= Chai Folk Ensemble =

Canadian Israeli folk dance ensemble

The Chai Folk Ensemble, from Winnipeg, Manitoba, Canada is North America's oldest and largest Israeli folk dance ensemble. Founded in 1964 by the late dancer Sarah Sommer, Chai has built an international reputation for international dance, music, and song. "Chai" is the Hebrew word for "alive".

Chai is made up of more than 40 dancers, singers, and musicians. It is believed that Chai is the only Israeli folk ensemble in North America to perform exclusively to live musical accompaniment.
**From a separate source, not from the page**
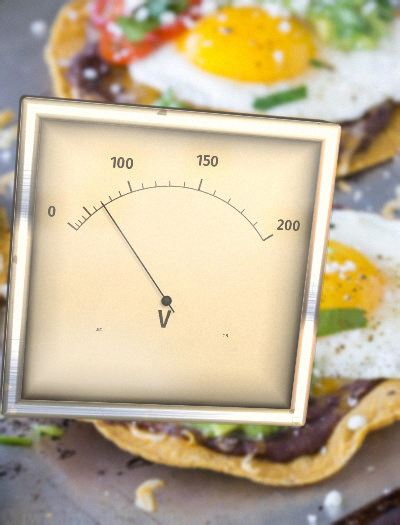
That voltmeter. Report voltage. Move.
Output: 70 V
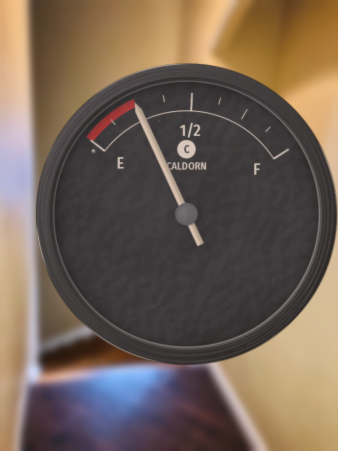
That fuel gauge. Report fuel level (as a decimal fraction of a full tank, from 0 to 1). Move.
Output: 0.25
In 1963, a Hebrew teacher at Winnipeg's Talmud Torah school named Leon Berger decided to have his grade 4 class put on a Purim play. Mr. Berger knew a vivacious dance instructor named Sarah Sommer and invited her to choreograph the play. It was a big hit, especially the dance routines, and over the following months Sarah continued to teach dance to the girls she met from Mr. Berger's grade 4 class. By the next year, 1964, more dancers had joined and the Chai Folk Ensemble was born.

Over the years, Chai's repertoire has included music and dance from parts of the world where Jewish culture has existed including Israel, Yemen, Morocco, Spain, Greece, Russia, Poland, Brazil, and Africa.